ASSIGNMENT: Only the text belongs in the answer: every line of the records below, transcribed exactly.

WORKING DATA:
##############################

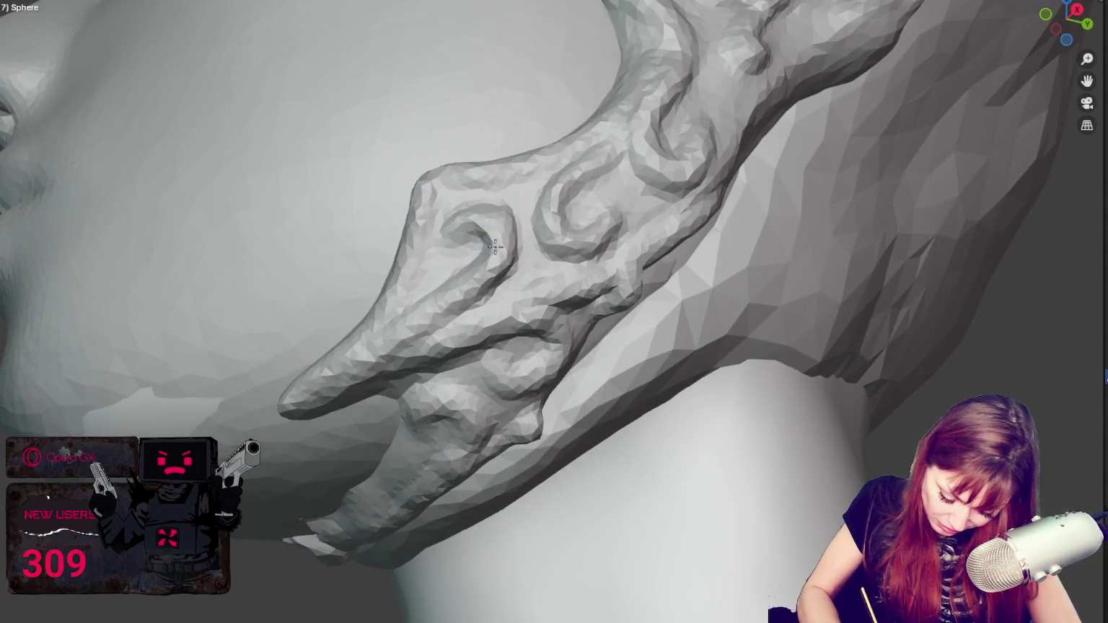
mouse_move(503, 219)
mouse_down()
mouse_move(419, 308)
mouse_move(441, 277)
mouse_move(498, 238)
mouse_move(453, 317)
mouse_move(514, 304)
mouse_move(465, 315)
mouse_move(486, 292)
mouse_move(433, 314)
mouse_move(470, 311)
mouse_move(467, 290)
mouse_move(456, 338)
mouse_up()
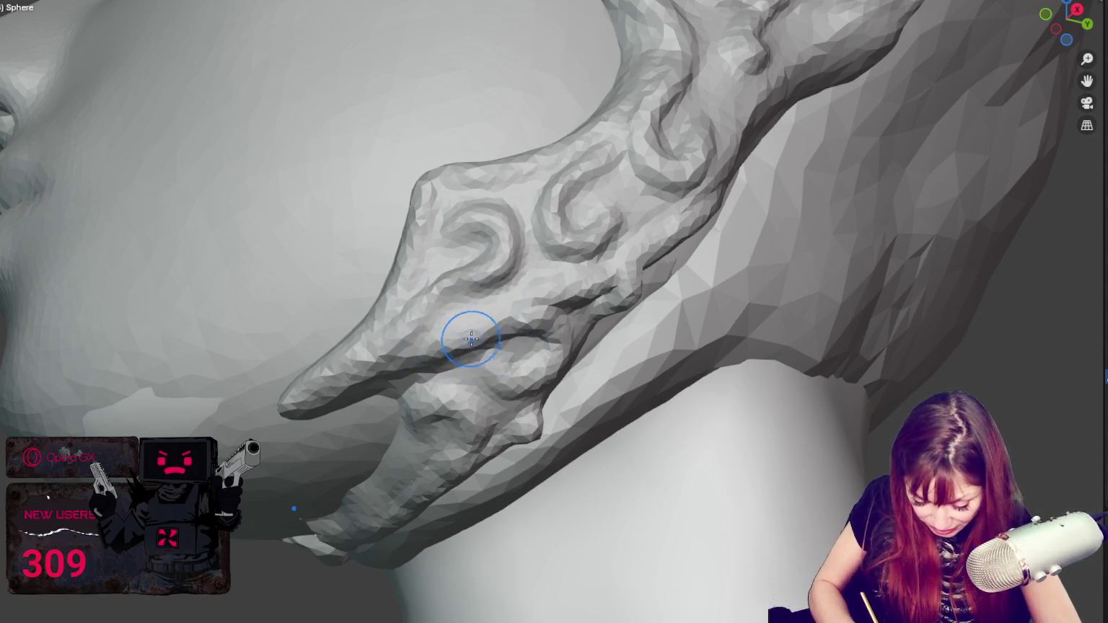
shift+middle_drag(469, 334, 376, 231)
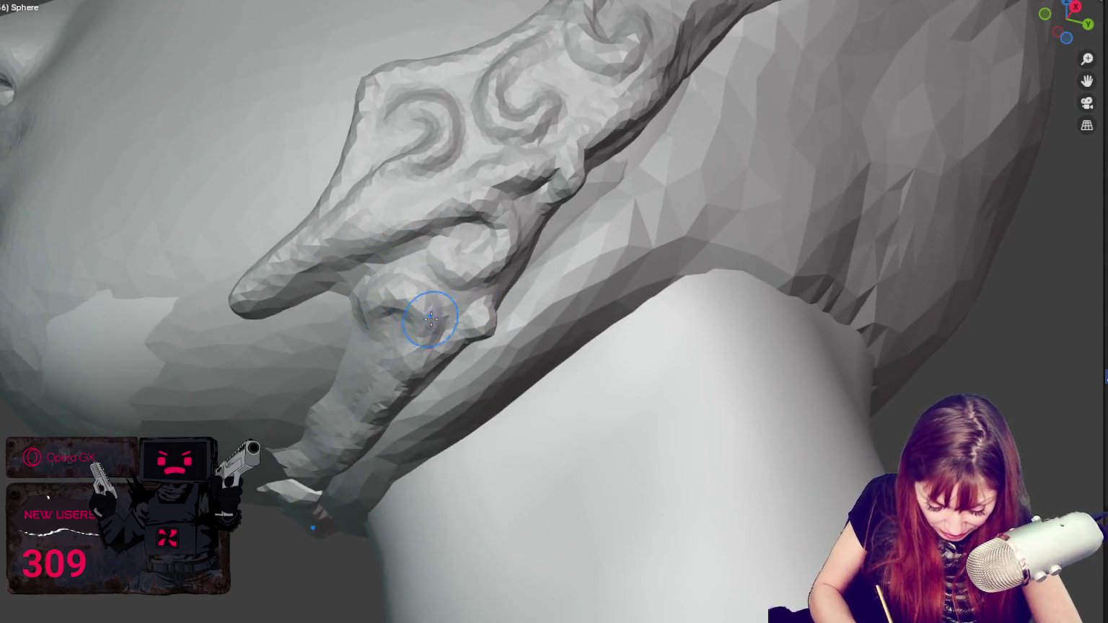
middle_drag(401, 309, 481, 304)
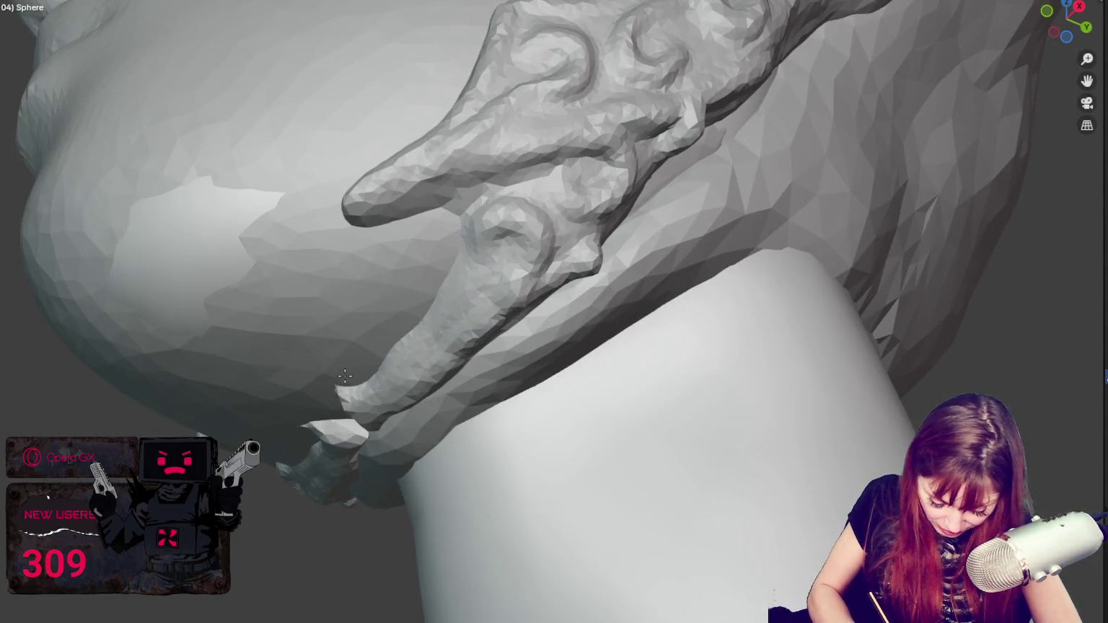
middle_drag(349, 372, 511, 253)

##############################

TASK RESPONSE:
mouse_move(503, 219)
mouse_down()
mouse_move(419, 308)
mouse_move(441, 277)
mouse_move(498, 238)
mouse_move(453, 317)
mouse_move(514, 304)
mouse_move(465, 315)
mouse_move(486, 292)
mouse_move(433, 314)
mouse_move(470, 311)
mouse_move(467, 290)
mouse_move(456, 338)
mouse_up()
shift+middle_drag(469, 334, 376, 231)
middle_drag(401, 309, 481, 304)
middle_drag(349, 372, 511, 253)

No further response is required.